→ **TASK TO CARRY OUT**
The expected response is a copy of every line in the entries below that includes the word "SilkS".

SUPPLIED RECORDS Block Start

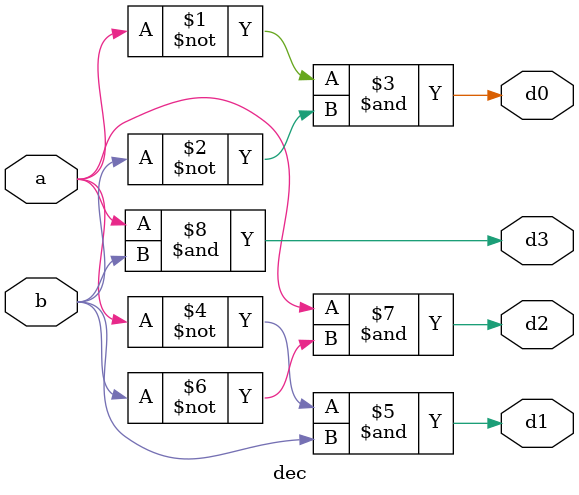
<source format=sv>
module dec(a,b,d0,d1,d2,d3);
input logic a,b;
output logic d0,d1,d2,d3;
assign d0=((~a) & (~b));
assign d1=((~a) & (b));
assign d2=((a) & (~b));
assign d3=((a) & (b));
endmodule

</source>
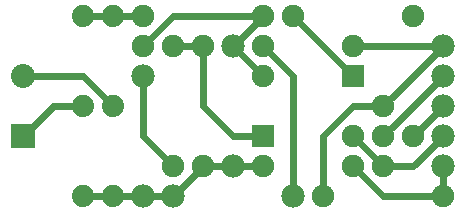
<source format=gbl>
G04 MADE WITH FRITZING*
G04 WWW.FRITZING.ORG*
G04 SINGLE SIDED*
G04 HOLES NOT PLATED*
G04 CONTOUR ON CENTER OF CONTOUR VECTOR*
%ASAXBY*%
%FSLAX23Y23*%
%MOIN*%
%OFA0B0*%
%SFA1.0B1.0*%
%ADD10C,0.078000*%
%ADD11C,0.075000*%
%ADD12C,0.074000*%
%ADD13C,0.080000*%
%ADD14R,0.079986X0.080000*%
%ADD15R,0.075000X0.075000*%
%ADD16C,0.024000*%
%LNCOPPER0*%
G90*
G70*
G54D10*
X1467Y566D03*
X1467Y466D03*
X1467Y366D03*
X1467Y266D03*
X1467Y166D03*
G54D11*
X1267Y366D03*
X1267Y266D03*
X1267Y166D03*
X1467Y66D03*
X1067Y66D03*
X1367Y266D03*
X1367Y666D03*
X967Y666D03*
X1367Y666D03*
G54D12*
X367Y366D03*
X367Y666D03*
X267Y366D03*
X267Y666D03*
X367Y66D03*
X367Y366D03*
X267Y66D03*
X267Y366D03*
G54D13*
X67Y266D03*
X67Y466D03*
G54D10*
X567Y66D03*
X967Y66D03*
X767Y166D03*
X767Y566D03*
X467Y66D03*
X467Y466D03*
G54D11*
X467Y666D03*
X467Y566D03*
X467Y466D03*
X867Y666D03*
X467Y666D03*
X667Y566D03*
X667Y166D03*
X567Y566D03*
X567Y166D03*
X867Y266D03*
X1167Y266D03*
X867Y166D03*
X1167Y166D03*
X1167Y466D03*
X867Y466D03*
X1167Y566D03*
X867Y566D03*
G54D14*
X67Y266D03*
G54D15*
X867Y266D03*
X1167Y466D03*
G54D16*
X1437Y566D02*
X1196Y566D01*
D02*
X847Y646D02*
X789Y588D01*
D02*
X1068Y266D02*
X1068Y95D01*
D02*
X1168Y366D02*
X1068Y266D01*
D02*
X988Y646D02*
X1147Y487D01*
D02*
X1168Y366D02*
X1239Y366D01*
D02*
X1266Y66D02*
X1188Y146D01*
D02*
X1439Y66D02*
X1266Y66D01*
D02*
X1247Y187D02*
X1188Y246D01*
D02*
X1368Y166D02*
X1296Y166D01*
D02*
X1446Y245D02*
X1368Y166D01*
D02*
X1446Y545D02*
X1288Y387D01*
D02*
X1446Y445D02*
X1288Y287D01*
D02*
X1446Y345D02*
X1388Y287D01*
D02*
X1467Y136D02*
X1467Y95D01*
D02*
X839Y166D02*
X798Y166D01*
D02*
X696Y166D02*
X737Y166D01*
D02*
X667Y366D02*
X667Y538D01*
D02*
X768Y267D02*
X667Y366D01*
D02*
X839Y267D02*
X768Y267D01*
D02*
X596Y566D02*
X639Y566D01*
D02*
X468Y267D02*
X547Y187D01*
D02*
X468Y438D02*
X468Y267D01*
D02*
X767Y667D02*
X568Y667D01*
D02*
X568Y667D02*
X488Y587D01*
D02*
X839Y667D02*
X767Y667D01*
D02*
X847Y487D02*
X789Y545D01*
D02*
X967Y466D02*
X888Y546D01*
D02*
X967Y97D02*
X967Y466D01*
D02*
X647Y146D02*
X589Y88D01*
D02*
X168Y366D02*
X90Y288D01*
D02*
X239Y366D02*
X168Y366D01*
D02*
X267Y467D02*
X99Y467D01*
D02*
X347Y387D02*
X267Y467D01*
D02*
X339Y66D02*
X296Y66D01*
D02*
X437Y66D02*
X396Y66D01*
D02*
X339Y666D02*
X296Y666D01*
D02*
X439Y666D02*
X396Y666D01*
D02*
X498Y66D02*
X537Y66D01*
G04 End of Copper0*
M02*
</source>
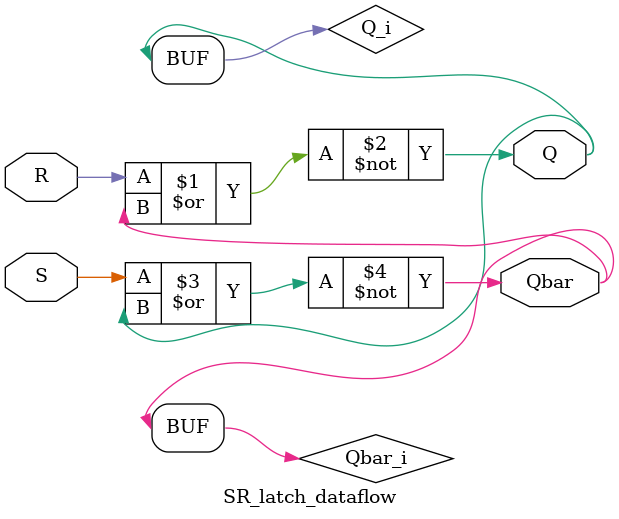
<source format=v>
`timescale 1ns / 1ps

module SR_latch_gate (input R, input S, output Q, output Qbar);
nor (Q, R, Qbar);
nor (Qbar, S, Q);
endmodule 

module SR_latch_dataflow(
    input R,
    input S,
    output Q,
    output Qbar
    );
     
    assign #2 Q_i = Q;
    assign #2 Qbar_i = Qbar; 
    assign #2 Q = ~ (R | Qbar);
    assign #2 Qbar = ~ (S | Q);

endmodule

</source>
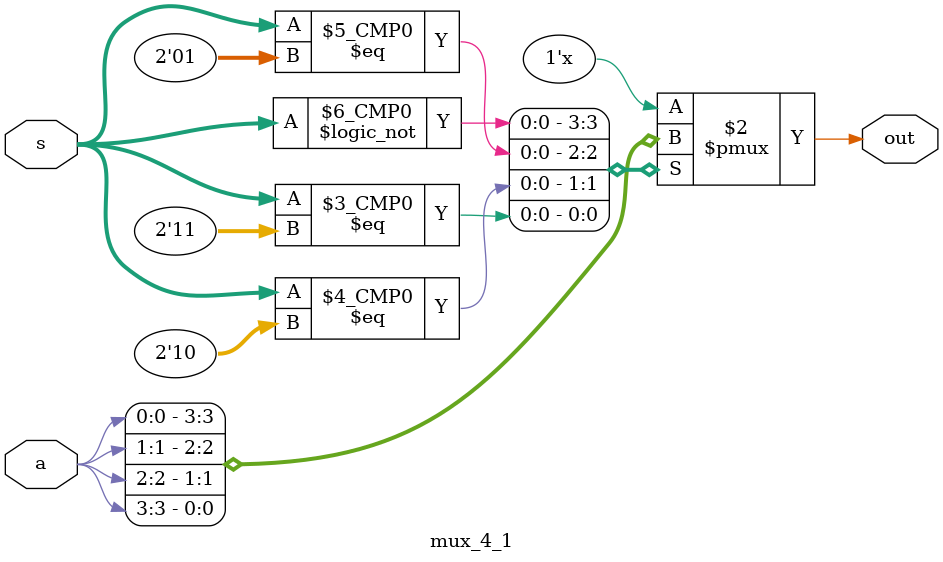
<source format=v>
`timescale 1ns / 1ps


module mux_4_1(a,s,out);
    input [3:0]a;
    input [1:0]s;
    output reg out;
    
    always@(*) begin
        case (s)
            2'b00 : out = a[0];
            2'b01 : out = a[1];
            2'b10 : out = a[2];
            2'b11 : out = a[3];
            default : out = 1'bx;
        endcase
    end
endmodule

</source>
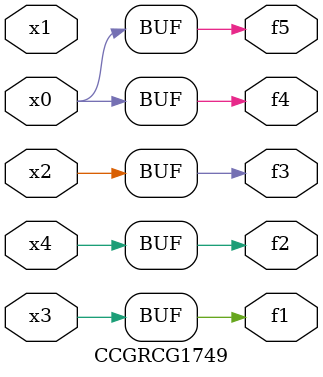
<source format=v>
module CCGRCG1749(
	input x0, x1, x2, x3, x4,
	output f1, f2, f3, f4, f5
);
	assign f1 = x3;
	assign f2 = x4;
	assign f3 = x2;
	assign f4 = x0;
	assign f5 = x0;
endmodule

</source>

SUPPLIED RECORDS Block End
SUPPLIED RECORDS Block Start

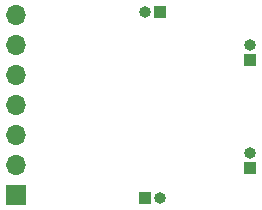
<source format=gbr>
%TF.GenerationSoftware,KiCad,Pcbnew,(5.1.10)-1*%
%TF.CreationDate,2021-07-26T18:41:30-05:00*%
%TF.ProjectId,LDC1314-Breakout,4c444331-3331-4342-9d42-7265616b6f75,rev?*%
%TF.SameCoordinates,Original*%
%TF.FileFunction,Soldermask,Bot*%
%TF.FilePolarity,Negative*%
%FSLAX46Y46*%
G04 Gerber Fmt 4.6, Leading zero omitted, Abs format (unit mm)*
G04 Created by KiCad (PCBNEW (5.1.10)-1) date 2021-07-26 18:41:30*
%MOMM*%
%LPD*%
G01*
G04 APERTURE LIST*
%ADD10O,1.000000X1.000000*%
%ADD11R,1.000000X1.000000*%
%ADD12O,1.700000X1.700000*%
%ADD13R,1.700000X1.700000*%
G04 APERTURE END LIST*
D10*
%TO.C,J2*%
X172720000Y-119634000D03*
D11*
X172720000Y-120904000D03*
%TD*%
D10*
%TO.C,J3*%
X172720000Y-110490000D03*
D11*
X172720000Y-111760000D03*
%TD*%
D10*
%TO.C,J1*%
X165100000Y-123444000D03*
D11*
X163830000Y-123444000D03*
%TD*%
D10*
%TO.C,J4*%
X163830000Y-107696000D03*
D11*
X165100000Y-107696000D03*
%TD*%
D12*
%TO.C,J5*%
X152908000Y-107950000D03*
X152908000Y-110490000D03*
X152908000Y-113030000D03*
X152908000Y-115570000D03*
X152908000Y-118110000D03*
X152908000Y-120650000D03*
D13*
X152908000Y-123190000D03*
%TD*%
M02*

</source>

SUPPLIED RECORDS Block End
SUPPLIED RECORDS Block Start

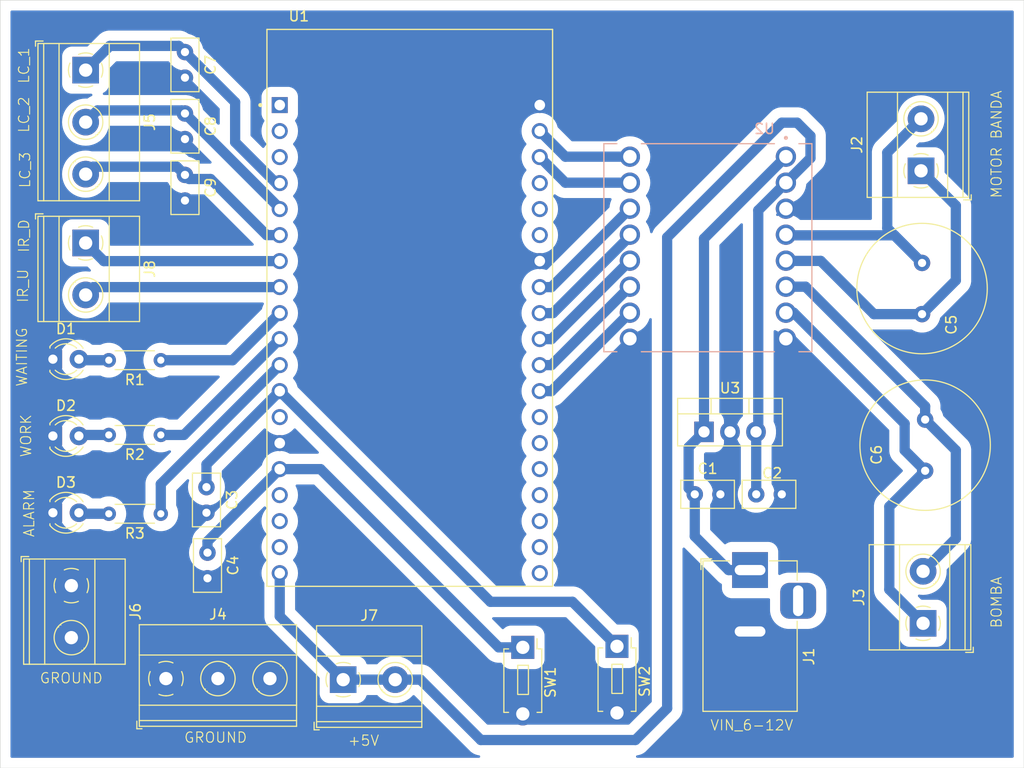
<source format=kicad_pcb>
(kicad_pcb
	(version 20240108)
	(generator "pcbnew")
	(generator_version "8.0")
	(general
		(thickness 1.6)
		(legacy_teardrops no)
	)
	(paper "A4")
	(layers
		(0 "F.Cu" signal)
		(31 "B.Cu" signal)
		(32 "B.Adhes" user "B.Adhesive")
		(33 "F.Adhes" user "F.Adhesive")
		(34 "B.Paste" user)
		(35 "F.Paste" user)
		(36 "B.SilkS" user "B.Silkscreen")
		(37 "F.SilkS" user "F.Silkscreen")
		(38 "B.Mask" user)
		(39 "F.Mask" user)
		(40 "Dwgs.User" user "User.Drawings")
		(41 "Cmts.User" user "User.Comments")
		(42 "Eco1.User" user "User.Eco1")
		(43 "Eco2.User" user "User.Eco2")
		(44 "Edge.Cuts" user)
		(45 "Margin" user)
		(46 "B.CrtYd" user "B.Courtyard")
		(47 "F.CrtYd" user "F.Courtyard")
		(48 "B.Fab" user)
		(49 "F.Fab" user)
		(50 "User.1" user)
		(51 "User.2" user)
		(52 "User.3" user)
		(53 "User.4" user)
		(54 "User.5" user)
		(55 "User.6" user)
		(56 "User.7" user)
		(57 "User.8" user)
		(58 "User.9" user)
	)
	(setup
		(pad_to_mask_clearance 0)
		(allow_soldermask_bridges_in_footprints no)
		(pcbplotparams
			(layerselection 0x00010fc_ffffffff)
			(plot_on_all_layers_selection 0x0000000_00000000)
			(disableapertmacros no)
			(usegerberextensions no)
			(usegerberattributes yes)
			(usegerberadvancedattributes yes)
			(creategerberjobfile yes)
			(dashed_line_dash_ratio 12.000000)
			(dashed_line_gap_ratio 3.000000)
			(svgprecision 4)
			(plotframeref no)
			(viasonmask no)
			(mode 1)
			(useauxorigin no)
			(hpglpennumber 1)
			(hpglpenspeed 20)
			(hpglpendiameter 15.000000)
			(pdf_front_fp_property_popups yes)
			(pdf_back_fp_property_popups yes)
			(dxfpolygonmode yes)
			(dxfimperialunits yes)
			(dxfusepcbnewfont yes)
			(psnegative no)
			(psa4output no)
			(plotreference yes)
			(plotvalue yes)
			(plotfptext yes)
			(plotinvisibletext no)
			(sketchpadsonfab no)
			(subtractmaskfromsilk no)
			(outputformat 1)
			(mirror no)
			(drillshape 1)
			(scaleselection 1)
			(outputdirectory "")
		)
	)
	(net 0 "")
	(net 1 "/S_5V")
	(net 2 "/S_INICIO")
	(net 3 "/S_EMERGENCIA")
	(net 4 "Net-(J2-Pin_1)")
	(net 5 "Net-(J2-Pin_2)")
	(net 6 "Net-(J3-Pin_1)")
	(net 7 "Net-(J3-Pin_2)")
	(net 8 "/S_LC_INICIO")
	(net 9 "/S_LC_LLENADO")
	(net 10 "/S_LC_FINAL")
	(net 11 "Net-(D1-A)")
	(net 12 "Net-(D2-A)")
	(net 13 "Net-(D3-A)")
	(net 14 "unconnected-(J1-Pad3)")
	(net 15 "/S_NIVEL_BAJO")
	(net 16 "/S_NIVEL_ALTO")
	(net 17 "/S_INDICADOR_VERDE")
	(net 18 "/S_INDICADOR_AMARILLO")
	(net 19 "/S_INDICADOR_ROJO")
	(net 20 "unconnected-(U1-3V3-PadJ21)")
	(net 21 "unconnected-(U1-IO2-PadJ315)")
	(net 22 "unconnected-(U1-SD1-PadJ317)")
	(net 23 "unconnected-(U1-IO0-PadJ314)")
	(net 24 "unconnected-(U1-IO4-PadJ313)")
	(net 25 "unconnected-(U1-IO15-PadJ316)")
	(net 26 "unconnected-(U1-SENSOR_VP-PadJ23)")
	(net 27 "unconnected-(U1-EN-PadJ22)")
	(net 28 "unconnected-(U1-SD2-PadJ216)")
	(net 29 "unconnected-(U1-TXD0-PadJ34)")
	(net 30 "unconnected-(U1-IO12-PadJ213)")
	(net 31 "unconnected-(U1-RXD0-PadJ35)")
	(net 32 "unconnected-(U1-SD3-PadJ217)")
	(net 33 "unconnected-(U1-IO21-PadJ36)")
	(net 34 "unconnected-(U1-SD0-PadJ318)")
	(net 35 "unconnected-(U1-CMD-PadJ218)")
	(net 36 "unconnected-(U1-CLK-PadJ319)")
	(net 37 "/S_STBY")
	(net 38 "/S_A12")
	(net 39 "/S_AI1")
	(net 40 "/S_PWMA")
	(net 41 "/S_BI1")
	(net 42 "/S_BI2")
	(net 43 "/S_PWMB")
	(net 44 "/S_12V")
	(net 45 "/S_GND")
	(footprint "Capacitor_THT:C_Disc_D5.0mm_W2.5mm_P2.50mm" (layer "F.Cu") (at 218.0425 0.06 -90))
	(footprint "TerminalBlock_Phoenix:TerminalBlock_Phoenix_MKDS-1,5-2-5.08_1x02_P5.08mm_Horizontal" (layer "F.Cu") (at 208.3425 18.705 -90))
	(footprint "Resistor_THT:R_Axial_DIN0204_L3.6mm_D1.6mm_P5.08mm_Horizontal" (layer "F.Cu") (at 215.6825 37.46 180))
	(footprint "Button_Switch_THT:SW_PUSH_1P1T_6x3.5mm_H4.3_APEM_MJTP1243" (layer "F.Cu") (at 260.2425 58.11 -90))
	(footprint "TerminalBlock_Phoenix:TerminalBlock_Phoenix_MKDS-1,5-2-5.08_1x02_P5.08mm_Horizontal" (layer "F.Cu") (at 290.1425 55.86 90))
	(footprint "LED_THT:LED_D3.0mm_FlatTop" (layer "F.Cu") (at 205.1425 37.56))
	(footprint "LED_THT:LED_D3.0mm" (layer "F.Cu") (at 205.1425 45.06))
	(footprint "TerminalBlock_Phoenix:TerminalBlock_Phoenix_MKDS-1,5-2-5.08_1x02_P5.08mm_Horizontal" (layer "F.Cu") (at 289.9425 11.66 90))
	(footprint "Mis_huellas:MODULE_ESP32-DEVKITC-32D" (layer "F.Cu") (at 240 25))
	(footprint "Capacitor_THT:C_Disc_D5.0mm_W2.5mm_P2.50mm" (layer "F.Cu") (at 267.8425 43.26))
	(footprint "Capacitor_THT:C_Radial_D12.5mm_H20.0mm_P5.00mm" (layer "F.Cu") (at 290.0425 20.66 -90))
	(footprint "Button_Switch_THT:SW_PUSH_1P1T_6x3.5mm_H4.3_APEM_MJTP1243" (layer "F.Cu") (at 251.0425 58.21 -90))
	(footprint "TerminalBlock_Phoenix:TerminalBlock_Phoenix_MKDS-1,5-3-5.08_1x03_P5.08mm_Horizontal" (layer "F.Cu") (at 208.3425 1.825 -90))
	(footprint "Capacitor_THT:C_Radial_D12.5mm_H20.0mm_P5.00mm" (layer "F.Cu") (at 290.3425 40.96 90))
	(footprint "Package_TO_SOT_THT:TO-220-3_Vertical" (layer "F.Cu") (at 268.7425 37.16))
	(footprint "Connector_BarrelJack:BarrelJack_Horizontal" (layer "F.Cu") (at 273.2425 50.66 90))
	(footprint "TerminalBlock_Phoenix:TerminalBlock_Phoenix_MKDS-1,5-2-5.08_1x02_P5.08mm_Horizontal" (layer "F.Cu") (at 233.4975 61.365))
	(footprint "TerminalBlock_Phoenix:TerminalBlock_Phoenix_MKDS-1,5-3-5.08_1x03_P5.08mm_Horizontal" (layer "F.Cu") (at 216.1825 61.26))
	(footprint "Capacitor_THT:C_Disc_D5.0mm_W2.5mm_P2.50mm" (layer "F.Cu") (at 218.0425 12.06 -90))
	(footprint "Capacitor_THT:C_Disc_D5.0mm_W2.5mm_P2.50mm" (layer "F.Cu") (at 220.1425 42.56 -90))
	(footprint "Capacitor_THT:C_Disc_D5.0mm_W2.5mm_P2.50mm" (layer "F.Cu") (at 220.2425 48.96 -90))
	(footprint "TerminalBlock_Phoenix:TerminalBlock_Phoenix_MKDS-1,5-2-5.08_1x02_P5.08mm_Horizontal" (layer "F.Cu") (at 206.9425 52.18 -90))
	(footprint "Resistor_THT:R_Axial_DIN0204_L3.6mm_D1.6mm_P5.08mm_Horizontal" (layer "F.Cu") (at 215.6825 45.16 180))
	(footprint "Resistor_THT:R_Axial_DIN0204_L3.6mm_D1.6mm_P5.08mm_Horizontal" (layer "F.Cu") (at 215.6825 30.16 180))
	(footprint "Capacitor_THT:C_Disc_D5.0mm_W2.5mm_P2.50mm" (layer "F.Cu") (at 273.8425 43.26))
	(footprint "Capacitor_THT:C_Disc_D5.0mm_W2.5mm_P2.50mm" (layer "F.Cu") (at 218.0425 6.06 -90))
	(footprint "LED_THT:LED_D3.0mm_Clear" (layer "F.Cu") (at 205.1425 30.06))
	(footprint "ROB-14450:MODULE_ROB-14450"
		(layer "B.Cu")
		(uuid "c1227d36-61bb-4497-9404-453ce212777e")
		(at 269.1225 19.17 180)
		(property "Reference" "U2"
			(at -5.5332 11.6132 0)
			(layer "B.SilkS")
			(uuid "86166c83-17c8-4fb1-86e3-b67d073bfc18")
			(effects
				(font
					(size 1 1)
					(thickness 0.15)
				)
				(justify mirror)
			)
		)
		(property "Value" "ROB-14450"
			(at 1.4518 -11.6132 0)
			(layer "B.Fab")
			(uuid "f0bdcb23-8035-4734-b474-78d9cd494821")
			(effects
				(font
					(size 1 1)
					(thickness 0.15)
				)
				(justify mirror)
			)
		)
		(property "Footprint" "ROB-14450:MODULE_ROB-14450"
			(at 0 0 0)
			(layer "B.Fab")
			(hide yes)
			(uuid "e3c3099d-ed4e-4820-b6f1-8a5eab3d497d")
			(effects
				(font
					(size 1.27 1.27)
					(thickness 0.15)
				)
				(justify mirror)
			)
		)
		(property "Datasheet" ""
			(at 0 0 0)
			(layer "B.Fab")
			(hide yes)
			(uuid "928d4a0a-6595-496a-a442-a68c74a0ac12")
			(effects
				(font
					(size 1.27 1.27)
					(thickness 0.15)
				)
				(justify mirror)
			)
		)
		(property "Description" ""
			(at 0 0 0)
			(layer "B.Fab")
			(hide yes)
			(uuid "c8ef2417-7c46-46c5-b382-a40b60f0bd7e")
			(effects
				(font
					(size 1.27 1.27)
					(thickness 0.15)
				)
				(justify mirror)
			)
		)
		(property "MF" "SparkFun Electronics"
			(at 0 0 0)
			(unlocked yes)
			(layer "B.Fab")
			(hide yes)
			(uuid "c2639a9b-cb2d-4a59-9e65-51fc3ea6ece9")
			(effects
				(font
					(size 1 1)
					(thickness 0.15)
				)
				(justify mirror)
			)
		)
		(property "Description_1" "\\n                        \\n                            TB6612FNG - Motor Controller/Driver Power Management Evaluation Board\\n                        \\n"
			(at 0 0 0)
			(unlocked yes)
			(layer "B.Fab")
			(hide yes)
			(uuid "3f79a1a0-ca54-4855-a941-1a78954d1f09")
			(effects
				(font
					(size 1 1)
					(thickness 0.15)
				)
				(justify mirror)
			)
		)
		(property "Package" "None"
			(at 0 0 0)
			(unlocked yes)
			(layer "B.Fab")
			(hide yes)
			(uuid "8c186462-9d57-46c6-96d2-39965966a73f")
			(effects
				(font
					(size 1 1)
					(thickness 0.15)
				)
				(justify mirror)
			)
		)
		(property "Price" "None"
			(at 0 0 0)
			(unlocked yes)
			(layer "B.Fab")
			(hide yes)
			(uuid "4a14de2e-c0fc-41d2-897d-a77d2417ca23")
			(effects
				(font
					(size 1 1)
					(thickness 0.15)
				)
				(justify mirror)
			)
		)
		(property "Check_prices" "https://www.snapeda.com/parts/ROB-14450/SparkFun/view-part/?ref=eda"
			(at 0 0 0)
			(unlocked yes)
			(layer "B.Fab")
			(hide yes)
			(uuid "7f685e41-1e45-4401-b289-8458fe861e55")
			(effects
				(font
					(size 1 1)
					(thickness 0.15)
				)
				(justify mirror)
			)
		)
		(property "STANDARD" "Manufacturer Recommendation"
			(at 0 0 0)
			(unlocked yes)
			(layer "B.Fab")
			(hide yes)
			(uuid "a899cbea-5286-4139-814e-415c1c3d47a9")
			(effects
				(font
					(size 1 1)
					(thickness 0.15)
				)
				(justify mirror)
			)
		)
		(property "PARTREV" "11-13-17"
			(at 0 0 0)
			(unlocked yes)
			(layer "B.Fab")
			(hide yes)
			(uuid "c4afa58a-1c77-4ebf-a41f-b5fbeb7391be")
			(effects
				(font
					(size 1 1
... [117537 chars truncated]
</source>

SUPPLIED RECORDS Block End

→ **TASK SOLUTION**
		(36 "B.SilkS" user "B.Silkscreen")
		(37 "F.SilkS" user "F.Silkscreen")
			(layer "B.SilkS")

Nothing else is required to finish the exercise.